FACTOR XI DEFICIENCY (Hemophilia C, Plasma Thromboplastin Antecedent (PTA) Deficiency, Rosenthal Syndrome)
Factor XI (FXI) deficiency, also called hemophilia C, plasma thromboplastin antecedent deficiency and Rosenthal syndrome, was first recognized in 1953 in patients who experienced severe bleeding after dental extractions. Its incidence is estimated at 1 in 100,000 in the general population. In Israel, FXI deficiency occurs in up to 8% of Ashkenazi Jews because of intermarriage.
Severe FXI deficiency is inherited in an autosomal recessive pattern, meaning both parents must carry the mutated gene in order for their children to be affected. In some cases, FXI deficiency can also be inherited in an autosomal dominant pattern, meaning children with only one affected parent may inherit the condition. However, people with only one copy of the mutated gene rarely exhibit severe symptoms. Men and women are affected by FXI deficiency equally.
FXI plays an important role in the clotting cascade, which leads to a clot. It helps generate more thrombin, a protein that converts fibrinogen to fibrin, which traps platelets and helps hold a clot in place.
FXI levels in the blood do not necessarily correlate with bleeding symptoms. People with low levels may bleed less than those with higher levels. Although some patients experience frequent nosebleeds or soft tissue bleeds, others first experience hemorrhaging only after tooth extraction, such as for wisdom teeth, surgery or trauma. Further, bleeding may be delayed after these procedures. Women may not know they have FXI deficiency until they experience menorrhagia, or heavy menstrual periods, and postpartum bleeding. Joint and muscle bleeds are uncommon.
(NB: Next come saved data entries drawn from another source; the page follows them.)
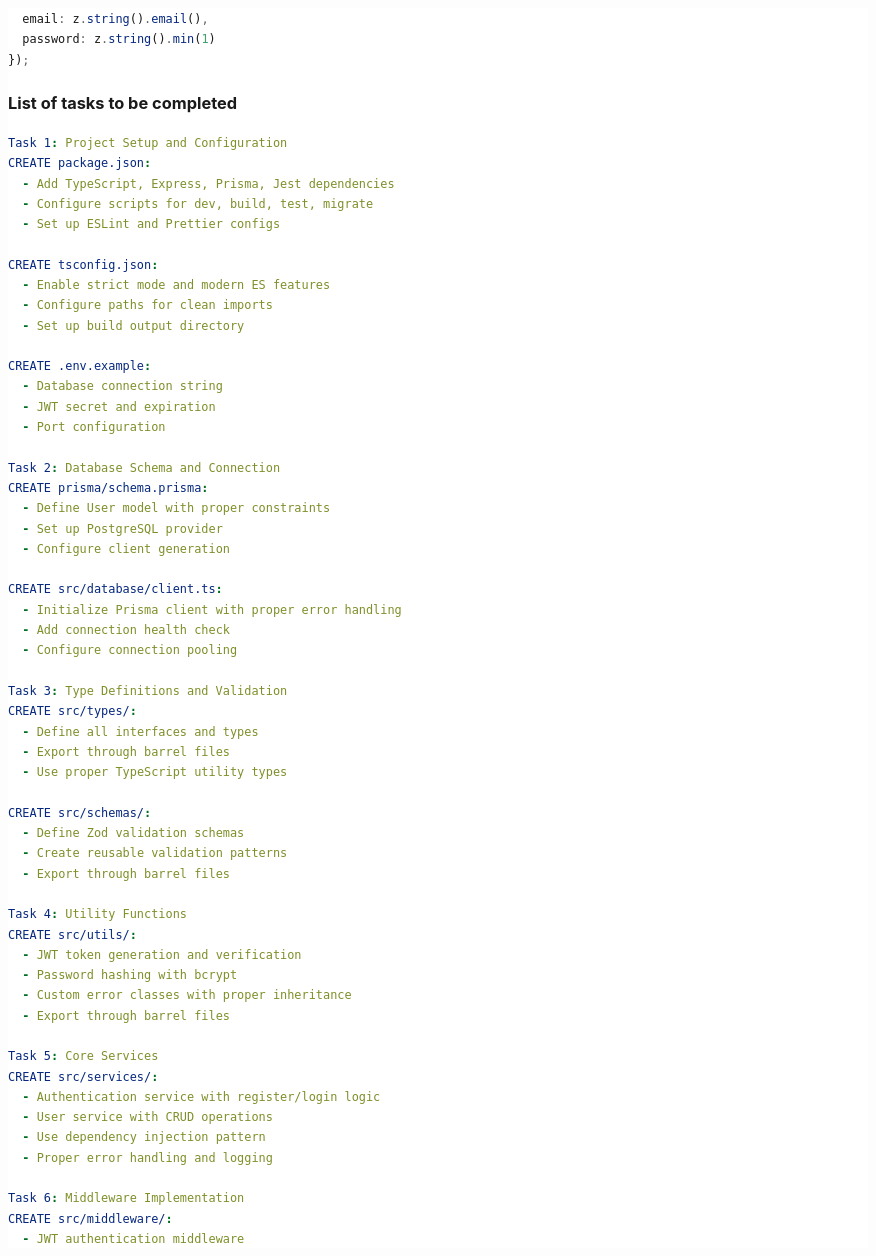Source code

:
 ```typescript
  email: z.string().email(),
  password: z.string().min(1)
});
```

### List of tasks to be completed

```yaml
Task 1: Project Setup and Configuration
CREATE package.json:
  - Add TypeScript, Express, Prisma, Jest dependencies
  - Configure scripts for dev, build, test, migrate
  - Set up ESLint and Prettier configs

CREATE tsconfig.json:
  - Enable strict mode and modern ES features
  - Configure paths for clean imports
  - Set up build output directory

CREATE .env.example:
  - Database connection string
  - JWT secret and expiration
  - Port configuration

Task 2: Database Schema and Connection
CREATE prisma/schema.prisma:
  - Define User model with proper constraints
  - Set up PostgreSQL provider
  - Configure client generation

CREATE src/database/client.ts:
  - Initialize Prisma client with proper error handling
  - Add connection health check
  - Configure connection pooling

Task 3: Type Definitions and Validation
CREATE src/types/:
  - Define all interfaces and types
  - Export through barrel files
  - Use proper TypeScript utility types

CREATE src/schemas/:
  - Define Zod validation schemas
  - Create reusable validation patterns
  - Export through barrel files

Task 4: Utility Functions
CREATE src/utils/:
  - JWT token generation and verification
  - Password hashing with bcrypt
  - Custom error classes with proper inheritance
  - Export through barrel files

Task 5: Core Services
CREATE src/services/:
  - Authentication service with register/login logic
  - User service with CRUD operations
  - Use dependency injection pattern
  - Proper error handling and logging

Task 6: Middleware Implementation
CREATE src/middleware/:
  - JWT authentication middleware
```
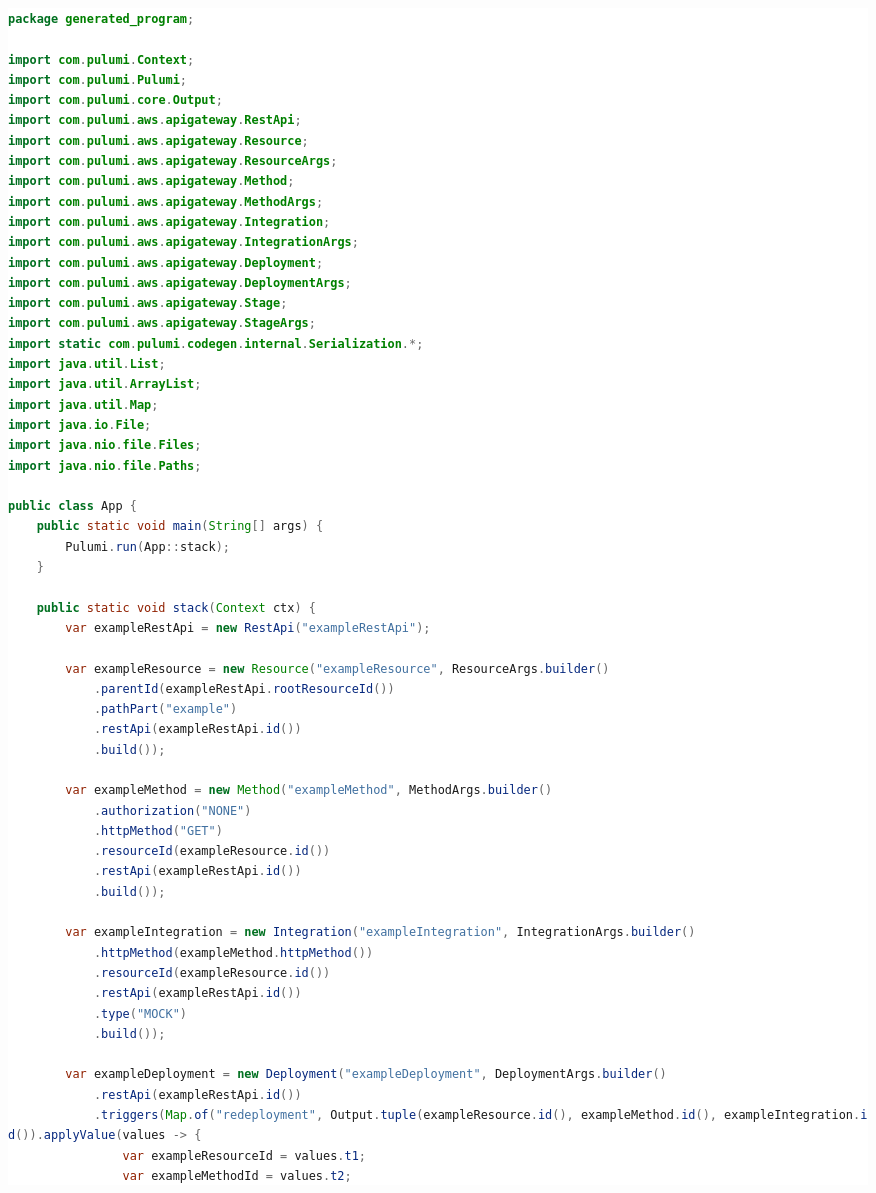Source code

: 
<div>
<pulumi-choosable type="language" values="java">

```java
package generated_program;

import com.pulumi.Context;
import com.pulumi.Pulumi;
import com.pulumi.core.Output;
import com.pulumi.aws.apigateway.RestApi;
import com.pulumi.aws.apigateway.Resource;
import com.pulumi.aws.apigateway.ResourceArgs;
import com.pulumi.aws.apigateway.Method;
import com.pulumi.aws.apigateway.MethodArgs;
import com.pulumi.aws.apigateway.Integration;
import com.pulumi.aws.apigateway.IntegrationArgs;
import com.pulumi.aws.apigateway.Deployment;
import com.pulumi.aws.apigateway.DeploymentArgs;
import com.pulumi.aws.apigateway.Stage;
import com.pulumi.aws.apigateway.StageArgs;
import static com.pulumi.codegen.internal.Serialization.*;
import java.util.List;
import java.util.ArrayList;
import java.util.Map;
import java.io.File;
import java.nio.file.Files;
import java.nio.file.Paths;

public class App {
    public static void main(String[] args) {
        Pulumi.run(App::stack);
    }

    public static void stack(Context ctx) {
        var exampleRestApi = new RestApi("exampleRestApi");

        var exampleResource = new Resource("exampleResource", ResourceArgs.builder()        
            .parentId(exampleRestApi.rootResourceId())
            .pathPart("example")
            .restApi(exampleRestApi.id())
            .build());

        var exampleMethod = new Method("exampleMethod", MethodArgs.builder()        
            .authorization("NONE")
            .httpMethod("GET")
            .resourceId(exampleResource.id())
            .restApi(exampleRestApi.id())
            .build());

        var exampleIntegration = new Integration("exampleIntegration", IntegrationArgs.builder()        
            .httpMethod(exampleMethod.httpMethod())
            .resourceId(exampleResource.id())
            .restApi(exampleRestApi.id())
            .type("MOCK")
            .build());

        var exampleDeployment = new Deployment("exampleDeployment", DeploymentArgs.builder()        
            .restApi(exampleRestApi.id())
            .triggers(Map.of("redeployment", Output.tuple(exampleResource.id(), exampleMethod.id(), exampleIntegration.id()).applyValue(values -> {
                var exampleResourceId = values.t1;
                var exampleMethodId = values.t2;
```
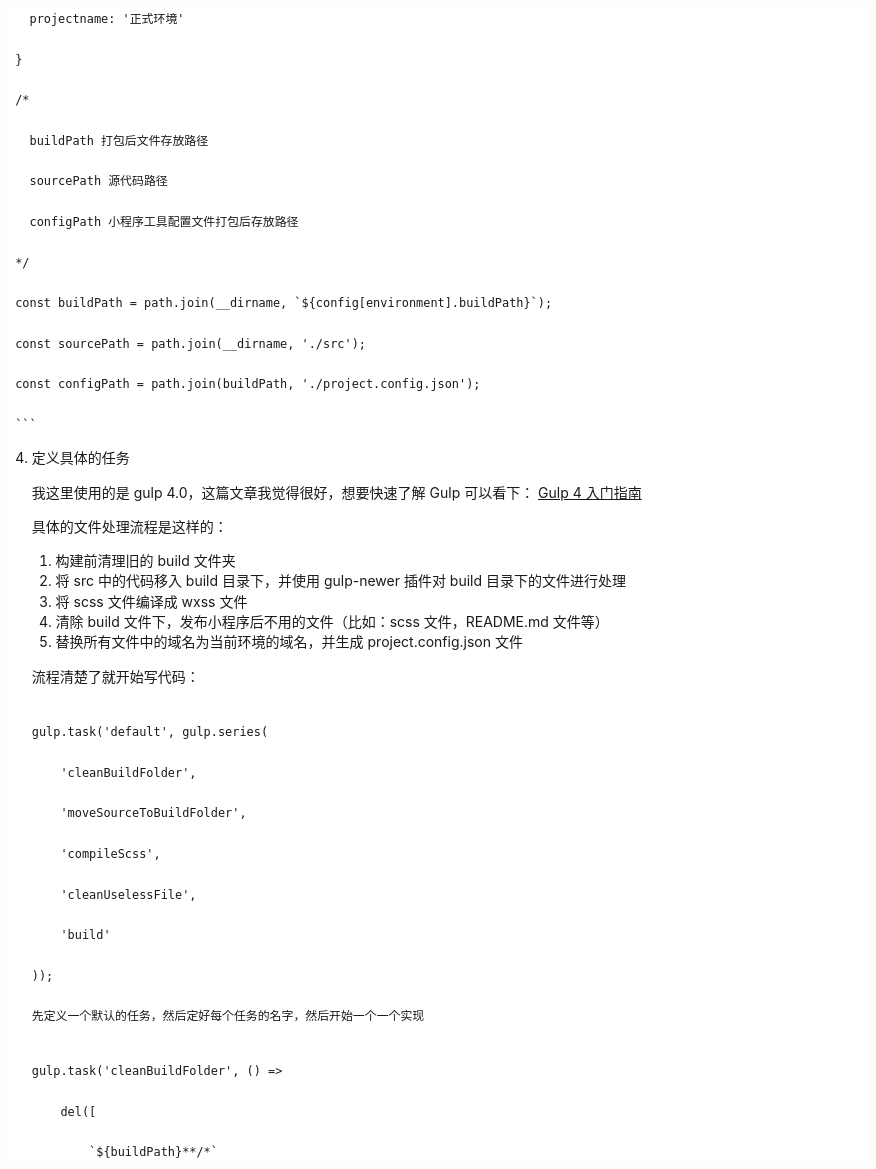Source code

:        projectname: '正式环境'

     }

     /*

       buildPath 打包后文件存放路径

       sourcePath 源代码路径

       configPath 小程序工具配置文件打包后存放路径

     */

     const buildPath = path.join(__dirname, `${config[environment].buildPath}`);

     const sourcePath = path.join(__dirname, './src');

     const configPath = path.join(buildPath, './project.config.json');

     ```

  4. 定义具体的任务

     我这里使用的是 gulp 4.0，这篇文章我觉得很好，想要快速了解 Gulp 可以看下：
     [Gulp 4 入门指南](https://github.com/baixing/FE-Blog/issues/7)

     具体的文件处理流程是这样的：

     1. 构建前清理旧的 build 文件夹
     2. 将 src 中的代码移入 build 目录下，并使用 gulp-newer 插件对 build 目录下的文件进行处理
     3. 将 scss 文件编译成 wxss 文件
     4. 清除 build 文件下，发布小程序后不用的文件（比如：scss 文件，README.md 文件等）
     5. 替换所有文件中的域名为当前环境的域名，并生成 project.config.json 文件

     流程清楚了就开始写代码：

     ```

     gulp.task('default', gulp.series(

         'cleanBuildFolder',

         'moveSourceToBuildFolder',

         'compileScss',

         'cleanUselessFile',

         'build'

     ));

     先定义一个默认的任务，然后定好每个任务的名字，然后开始一个一个实现

     ```

     ```

     gulp.task('cleanBuildFolder', () =>

         del([

             `${buildPath}**/*`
Diagnosis is made through a bleeding time test, platelet function tests, and prothrombin time (PT) and activated partial thromboplastin time (aPTT) tests. A FXI assay helps confirm the diagnosis.
In the US there are no FXI concentrates available. However, there are two FXI concentrates manufactured in Europe, one by Bioproducts Laboratories (BPL) in the UK, the other by LFB in France, but only for limited patient use.
Fresh frozen plasma (FFP) is normally used for treatment. However, because FXI is not concentrated in FFP, large amounts of it may be needed. This can lead to blood clots, so FFP must be administered carefully.
Fibrin glue works well to maintain clots after mouth bleeds. When combined with FFP, it arrests bleeding after circumcision and hernia repair. Antifibrinolytics, such as aminocaproic acid, help control nosebleeds and bleeding after tooth extraction.